**Work order:** Exactly the lines from the start of the data through the line containing "[150,1060,438,1078] siteuser.middleware.User ->" should be output, with both ends kept and nothing added.
════════════════════
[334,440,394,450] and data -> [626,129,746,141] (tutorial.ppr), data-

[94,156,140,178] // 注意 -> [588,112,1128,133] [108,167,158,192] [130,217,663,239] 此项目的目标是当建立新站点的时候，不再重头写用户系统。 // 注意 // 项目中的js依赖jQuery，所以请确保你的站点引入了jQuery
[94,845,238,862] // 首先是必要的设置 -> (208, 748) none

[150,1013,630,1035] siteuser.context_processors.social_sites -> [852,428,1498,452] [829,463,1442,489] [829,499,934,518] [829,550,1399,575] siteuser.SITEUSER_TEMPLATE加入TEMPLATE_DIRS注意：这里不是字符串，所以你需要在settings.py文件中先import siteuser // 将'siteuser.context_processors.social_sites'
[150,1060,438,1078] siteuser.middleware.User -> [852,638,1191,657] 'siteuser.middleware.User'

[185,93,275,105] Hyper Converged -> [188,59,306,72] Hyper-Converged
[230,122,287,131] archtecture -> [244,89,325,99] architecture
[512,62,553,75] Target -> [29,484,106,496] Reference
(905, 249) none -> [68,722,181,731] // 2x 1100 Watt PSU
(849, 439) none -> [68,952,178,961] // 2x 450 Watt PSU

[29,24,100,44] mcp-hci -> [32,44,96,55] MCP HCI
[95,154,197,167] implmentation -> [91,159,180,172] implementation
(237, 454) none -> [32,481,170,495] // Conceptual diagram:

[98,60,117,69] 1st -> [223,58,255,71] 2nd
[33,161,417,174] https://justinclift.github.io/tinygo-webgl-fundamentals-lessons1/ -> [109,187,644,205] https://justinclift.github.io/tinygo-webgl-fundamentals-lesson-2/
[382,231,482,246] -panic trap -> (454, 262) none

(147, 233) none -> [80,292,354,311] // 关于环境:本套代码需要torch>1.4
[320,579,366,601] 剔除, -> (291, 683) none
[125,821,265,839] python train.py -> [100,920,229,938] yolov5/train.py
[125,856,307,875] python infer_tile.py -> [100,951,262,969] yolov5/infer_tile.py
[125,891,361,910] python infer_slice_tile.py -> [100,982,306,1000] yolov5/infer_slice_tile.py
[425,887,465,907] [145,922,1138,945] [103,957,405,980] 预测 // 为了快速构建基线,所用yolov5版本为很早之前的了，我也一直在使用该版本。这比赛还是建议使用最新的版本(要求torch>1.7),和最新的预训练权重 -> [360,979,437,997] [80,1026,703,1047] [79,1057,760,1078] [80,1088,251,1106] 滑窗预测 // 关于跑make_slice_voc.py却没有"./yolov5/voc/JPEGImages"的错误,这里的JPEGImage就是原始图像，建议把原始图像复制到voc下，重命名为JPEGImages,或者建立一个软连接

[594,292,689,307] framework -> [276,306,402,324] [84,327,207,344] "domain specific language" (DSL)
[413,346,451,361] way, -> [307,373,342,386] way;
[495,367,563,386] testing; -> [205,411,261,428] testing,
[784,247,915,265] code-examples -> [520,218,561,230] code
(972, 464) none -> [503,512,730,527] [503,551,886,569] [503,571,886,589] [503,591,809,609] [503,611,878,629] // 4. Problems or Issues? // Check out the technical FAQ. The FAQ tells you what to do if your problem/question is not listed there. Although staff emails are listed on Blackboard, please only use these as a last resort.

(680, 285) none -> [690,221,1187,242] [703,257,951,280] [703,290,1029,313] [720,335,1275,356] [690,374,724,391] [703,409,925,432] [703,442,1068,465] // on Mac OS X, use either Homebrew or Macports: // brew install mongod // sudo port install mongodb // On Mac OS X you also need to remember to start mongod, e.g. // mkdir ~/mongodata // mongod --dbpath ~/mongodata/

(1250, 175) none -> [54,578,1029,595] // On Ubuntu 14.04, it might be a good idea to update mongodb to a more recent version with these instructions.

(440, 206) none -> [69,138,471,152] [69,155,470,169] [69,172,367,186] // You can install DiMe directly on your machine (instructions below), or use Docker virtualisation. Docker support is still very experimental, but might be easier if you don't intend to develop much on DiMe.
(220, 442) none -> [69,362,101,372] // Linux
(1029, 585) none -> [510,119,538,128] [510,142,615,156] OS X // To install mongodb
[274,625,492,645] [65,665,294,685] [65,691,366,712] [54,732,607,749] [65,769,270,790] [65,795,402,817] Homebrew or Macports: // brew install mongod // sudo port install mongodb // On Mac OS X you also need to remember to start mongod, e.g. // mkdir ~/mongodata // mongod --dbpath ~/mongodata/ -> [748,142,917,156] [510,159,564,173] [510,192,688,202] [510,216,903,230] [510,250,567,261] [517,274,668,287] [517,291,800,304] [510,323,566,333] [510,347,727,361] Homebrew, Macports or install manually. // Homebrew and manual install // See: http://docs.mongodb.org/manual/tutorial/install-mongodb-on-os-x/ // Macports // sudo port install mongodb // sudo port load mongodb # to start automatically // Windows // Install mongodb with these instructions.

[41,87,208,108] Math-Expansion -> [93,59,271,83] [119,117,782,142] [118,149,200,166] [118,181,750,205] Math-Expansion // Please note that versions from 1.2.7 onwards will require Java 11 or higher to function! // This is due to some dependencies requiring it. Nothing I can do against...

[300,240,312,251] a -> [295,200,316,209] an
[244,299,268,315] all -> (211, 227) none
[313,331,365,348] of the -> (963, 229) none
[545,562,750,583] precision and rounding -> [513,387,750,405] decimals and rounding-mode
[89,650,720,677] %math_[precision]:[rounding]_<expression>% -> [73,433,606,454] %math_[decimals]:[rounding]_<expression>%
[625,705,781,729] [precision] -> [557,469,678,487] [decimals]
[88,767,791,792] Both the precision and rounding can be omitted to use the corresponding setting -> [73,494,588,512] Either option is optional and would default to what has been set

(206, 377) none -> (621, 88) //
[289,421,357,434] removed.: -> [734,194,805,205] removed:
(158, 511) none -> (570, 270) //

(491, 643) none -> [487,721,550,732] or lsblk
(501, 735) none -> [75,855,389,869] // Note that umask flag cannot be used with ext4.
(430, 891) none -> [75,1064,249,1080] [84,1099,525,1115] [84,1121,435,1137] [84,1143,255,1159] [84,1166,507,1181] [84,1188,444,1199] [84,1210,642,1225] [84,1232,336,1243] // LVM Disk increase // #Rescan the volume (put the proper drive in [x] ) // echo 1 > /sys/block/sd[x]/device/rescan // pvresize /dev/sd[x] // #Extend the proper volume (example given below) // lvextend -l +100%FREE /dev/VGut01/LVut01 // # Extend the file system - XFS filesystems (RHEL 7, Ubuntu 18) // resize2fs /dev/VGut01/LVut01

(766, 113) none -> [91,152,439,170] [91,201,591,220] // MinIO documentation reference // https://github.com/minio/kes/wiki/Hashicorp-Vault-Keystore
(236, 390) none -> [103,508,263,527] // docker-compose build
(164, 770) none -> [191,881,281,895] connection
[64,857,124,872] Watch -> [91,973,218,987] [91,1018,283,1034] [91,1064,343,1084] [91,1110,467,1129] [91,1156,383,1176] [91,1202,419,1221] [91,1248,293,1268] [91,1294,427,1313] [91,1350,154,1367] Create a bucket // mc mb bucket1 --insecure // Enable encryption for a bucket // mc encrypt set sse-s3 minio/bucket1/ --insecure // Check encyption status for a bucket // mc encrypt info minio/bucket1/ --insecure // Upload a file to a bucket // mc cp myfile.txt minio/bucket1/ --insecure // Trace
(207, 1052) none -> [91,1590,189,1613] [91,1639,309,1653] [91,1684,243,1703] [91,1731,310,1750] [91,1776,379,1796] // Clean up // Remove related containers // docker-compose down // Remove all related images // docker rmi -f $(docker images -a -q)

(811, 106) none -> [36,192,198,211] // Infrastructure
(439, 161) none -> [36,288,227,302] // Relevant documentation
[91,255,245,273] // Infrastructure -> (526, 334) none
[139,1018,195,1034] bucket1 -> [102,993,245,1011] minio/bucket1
════════════════════
**Answer for this exercise:**
[334,440,394,450] and data -> [626,129,746,141] (tutorial.ppr), data-

[94,156,140,178] // 注意 -> [588,112,1128,133] [108,167,158,192] [130,217,663,239] 此项目的目标是当建立新站点的时候，不再重头写用户系统。 // 注意 // 项目中的js依赖jQuery，所以请确保你的站点引入了jQuery
[94,845,238,862] // 首先是必要的设置 -> (208, 748) none

[150,1013,630,1035] siteuser.context_processors.social_sites -> [852,428,1498,452] [829,463,1442,489] [829,499,934,518] [829,550,1399,575] siteuser.SITEUSER_TEMPLATE加入TEMPLATE_DIRS注意：这里不是字符串，所以你需要在settings.py文件中先import siteuser // 将'siteuser.context_processors.social_sites'
[150,1060,438,1078] siteuser.middleware.User -> [852,638,1191,657] 'siteuser.middleware.User'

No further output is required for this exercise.